Who says timber companies don’t care?

Published December 1, 2000

On September 7, 2000, the Bangor Daily News reported that Fraser Paper Inc., which owns and operates lands in Maine and New Brunswick, is developing a cooperative program with area educators.

The program’s goal is familiarize teachers with Fraser’s forest resources and its management practices, so they can pass that knowledge to their students. Among the topics to be addressed will be how wildlife management can be integrated with forest products harvest.

Teachers will be given the opportunity to spend time on the job with forestry professionals and to survey Fraser land holdings by helicopter. According to the Daily News article, Fraser has maintained an “open door policy” in informing the public of its forest plans and harvest programs.

Initiatives such as Fraser’s are essential for developing in the public an accurate understanding of forest management practices and the effect of forest operations on the environment. Such efforts can counter the distortions and myths advanced by anti-logging environmentalists, who delight in painting logging as “devastation.”

Clearcutting promotes diversity

A case in point is the practice of forest clearcutting. Clearcuts result in the removal of practically all merchantable tree stems. The practice is sensible and widely accepted among forest managers, although it may not be appropriate in arid climates (where regrowth is slow) or steep terrain (where erosion occurs). Clearcutting is especially valuable in forests with relatively short-lived, shallow-rooted trees, such as spruce and fir, which naturally occur in even-aged stands and are highly vulnerable to blowdown.

The anti-logging environmentalists oppose clearcutting, using dramatic photographs to frighten potential donors into believing the practice leaves behind a “biological desert.” This is nonsense. Clearcuts are short-lived, developing into sapling forests in a very short time. Moreover, clearcutting and other forms of tree removal maximize floral and faunal diversity in a forest—something the environmentalists claim to desire.

Cooperation is key

Wildlife is a product of the land and a by-product of land management. It is essential that favorable relations be created and maintained among landowners and managers, government agencies, and others for whom the environment is an important cause.

Fraser Paper’s willingness to cooperate brings to mind the excellent relationships fostered between paper companies, fish and game agencies, and the public in Maine and New Hampshire in the late 1950s and early 1960s. The cooperative relationship developed after state wildlife biologists identified a potential conflict between man and nature.

In the hardwood country of the Northeast, mature spruce-fir stands are critical for holding white-tailed deer through winter’s deep, persistent snow cover. Those stands, however, are also a key source of pulpwood needed by the paper mills.

Rather than employing the name-calling, rock-throwing, negative-campaigning tactics common today, wildlife biologists approached paper industry management in a civil and respectful manner. They acknowledged the paper companies’ ownership of the land and their right to conduct operations in a way that would allow them to profit from that ownership. The state officials also acknowledged that wildlife management was their responsibility, not the landowners’.

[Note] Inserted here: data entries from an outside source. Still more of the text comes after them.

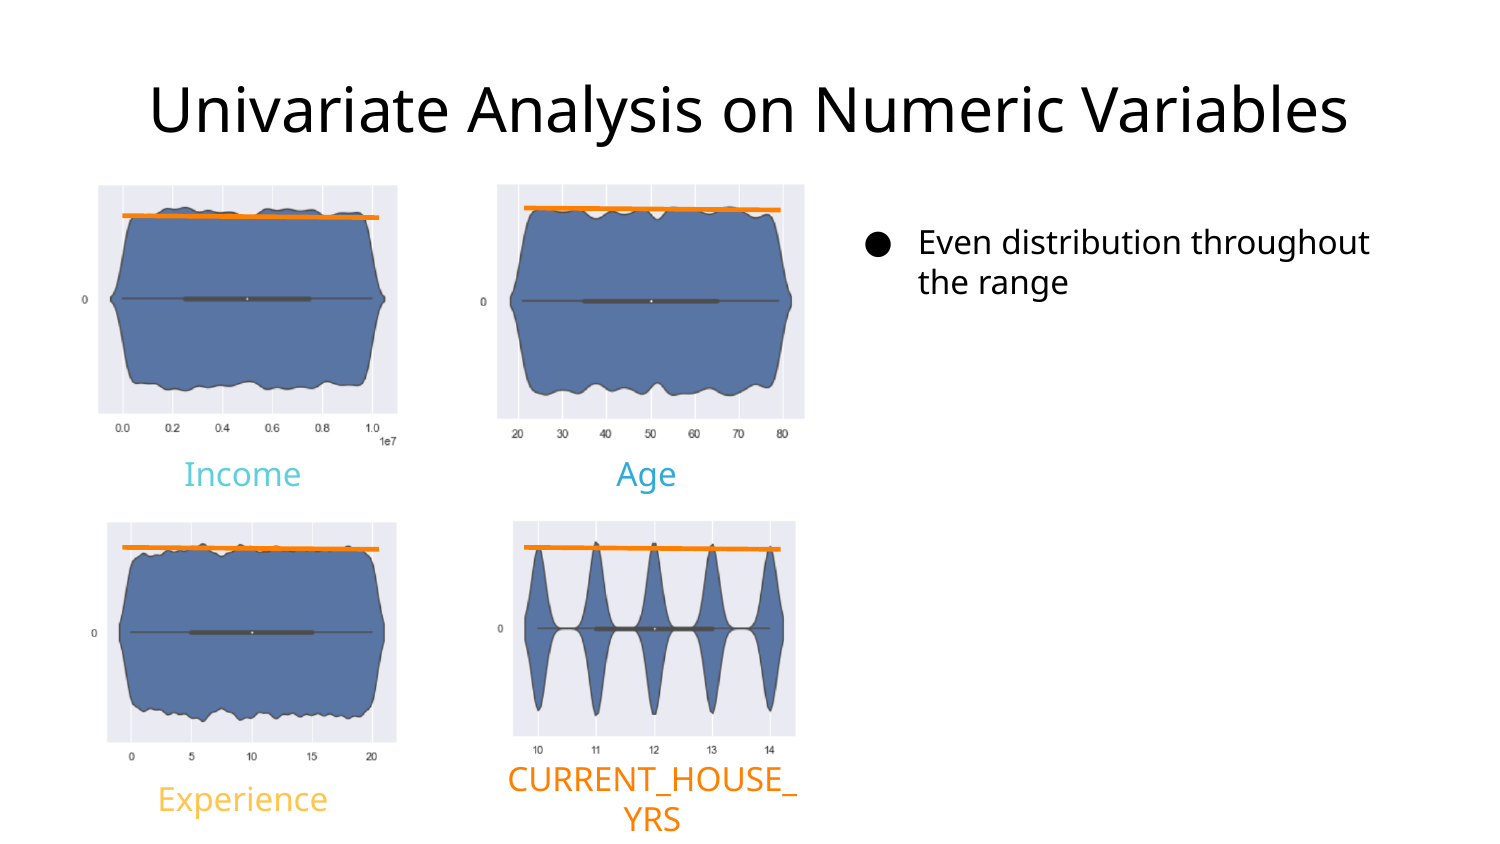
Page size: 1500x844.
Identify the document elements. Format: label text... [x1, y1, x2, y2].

text_box Income [131, 465, 355, 494]
picture [74, 510, 412, 770]
picture [74, 175, 412, 457]
title Univariate Analysis on Numeric Variables [75, 67, 1425, 147]
text_box Age [534, 461, 759, 494]
picture [472, 510, 821, 770]
text_box CURRENT_HOUSE_YRS [484, 777, 821, 819]
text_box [523, 207, 781, 211]
text_box Experience [131, 778, 355, 819]
picture [478, 175, 815, 454]
text_box Even distribution throughout the range [827, 208, 1439, 354]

Approached as equal partners, the paper industry was receptive to the biologists’ concerns and cooperative with their proposed solutions. The paper companies set aside softwood shelter “reservations” on their land, with no cutting, protecting many wintering areas historically used by the white-tails. In 1960, these cooperating landowners were presented the Wildlife Society’s prestigious John Pearce award.

More recently, similar bright spots have been evident in the relationships between state agencies and timber companies in New England. In 1996, Boise Cascade approached the New Hampshire Fish and Game Department requesting assistance in the preparation of a management plan for 10,000 acres in the northern part of the state. A timber harvest plan aimed at meeting both wood supply needs and wildlife goals was joint developed. In a time of rampant regulation, lust for power, disrespect for private property rights , and a proliferation of bad science, such cooperation is refreshing.

At about the same time in New Hampshire, a memorandum of understanding between seven major landholders and the state was adopted. The memorandum set standards for high-altitude forest management, including consideration of possible conflicts with wildlife interests. The document has its weaknesses—there’s no mention of the relationship between supply and demand, no comparison of the plan’s costs and benefits, and no effort to evaluate how important a particular site is to the wildlife species of concern. How much habitat is enough? Those matters are commonly ignored in government planning, and the New Hampshire memorandum of understanding failed to rise above that ignorance.

Private landholders better stewards

Across the United States, there are many impressive accounts of timber companies addressing wildlife concerns. For example, timber companies in Montana have been quick to adopt voluntarily many of the practices identified in the state’s Forestry BMPs (best management practices), which provides guidelines for timber harvest operations, including wildlife considerations.

As the government persists in its efforts to federalize land ownership in the U.S., then declare that land “roadless” and “wilderness,” fewer and fewer opportunities for sound land management will be available. The best, and sometimes the only, opportunities for sound and sensible wildlife management are and will continue to be found on private land.


Nathaniel R. Dickinson recently retired from a 35-year career in wildlife management, including 21 years with the New York State Conservation Department.